Don’t worry. I won’t try to explain all of what is embedded in that paragraph. I’m neither capable of that intellectual stretch nor would you read much of it were I able to.

What I do hope to do are a number of things readers and commentators might find interesting. First, I want to portray my ideas, patterns of thought, and learning accumulated over 74 years. They keep rolling around in my brain and emotions as I try to make sense of my life now and as I look ahead beyond my lifetime. It all made sense, up to now.

Second, I am presumptuous enough to believe that you will relate to a significant proportion of my ramblings that keeps you engaged. You’ll find some or much that you can relate to your life. You’ll discover paragraphs and pages you’ll take issue with. You’ll read statements and assertions that will challenge your assumptions about topics like: where we have come from as a species; where are we today and where are we headed?; what does this mean for our society and world as we know it now and in the next 50 or more years?; what might the next 1000 years look like emerging from radical change and turmoil?

Finally, I hope that any responses I receive will challenge my assumptions and knowledge expressed in these writings thus opening new channels of insight, reflection, and learning for me. Also, I invite reactions from readers who find affirmation in their grappling with similar thoughts and feelings as we try to understand the meaning of our lives.

In closing this introduction to my blog, here are some words to explain briefly the title I have chosen.

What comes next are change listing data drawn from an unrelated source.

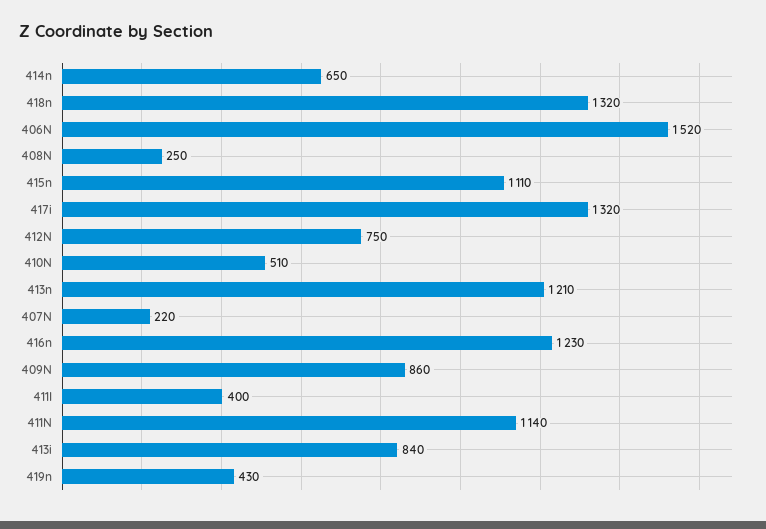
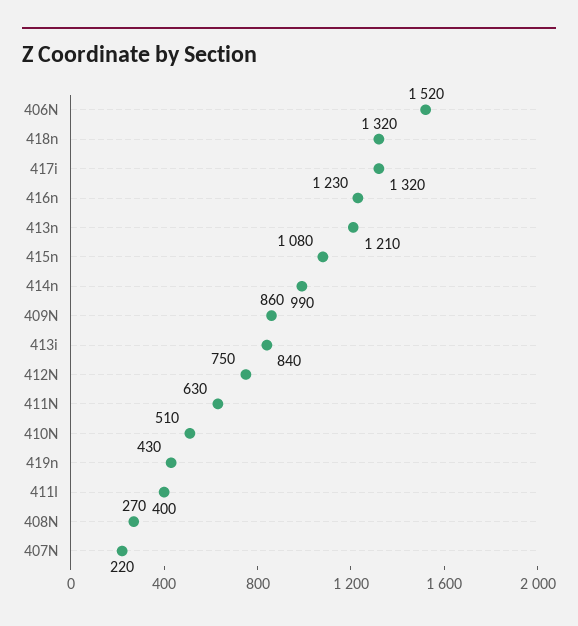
  {
-   "414n": 650,
+   "414n": 990,
    "418n": 1320,
    "406N": 1520,
-   "408N": 250,
+   "408N": 270,
-   "415n": 1110,
+   "415n": 1080,
    "417i": 1320,
    "412N": 750,
    "410N": 510,
    "413n": 1210,
    "407N": 220,
    "416n": 1230,
    "409N": 860,
    "411I": 400,
-   "411N": 1140,
+   "411N": 630,
    "413i": 840,
    "419n": 430
  }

It should be seen as representing a large canvas for me to paint many brush strokes of color, shapes and perspective as the entries unfold. As you read, you have been set in this moment which is part of timeless change. If you re-read all the foregoing, the color, shapes and perspective you had 5 minutes ago may have changed and you are in another moment. All of this was shaped in the “there” that you came from before you sat down to your computer. But I am talking about a “there” which is more than the years of your age. It is the “there” we all share from eons past. You’ll find there is largely an unfolding of “good news” that portends a hopeful future – barring any major cataclysm. You are in the “now” which includes the past that shapes the “timeless tomorrow”.

I hope you are sufficiently intrigued by what I’ve written so far and by the mystery intended in the title so that you’ll want to return in the days and weeks ahead. But don’t expect this to unfold in a linear fashion from point A to B to C. It will unfold and fold back. A single, simple image followed by a more complex expansive image next. As with all good mysteries, you’ll enjoy inserting your own interpretations of where the entwining threads are headed. And you’ll build your own connections and meanings from your life onto the impressionistic painting being revealed as I pick up brush and select the next paint and image that fancies me in the moment as I look back and forward from each moment I am writing.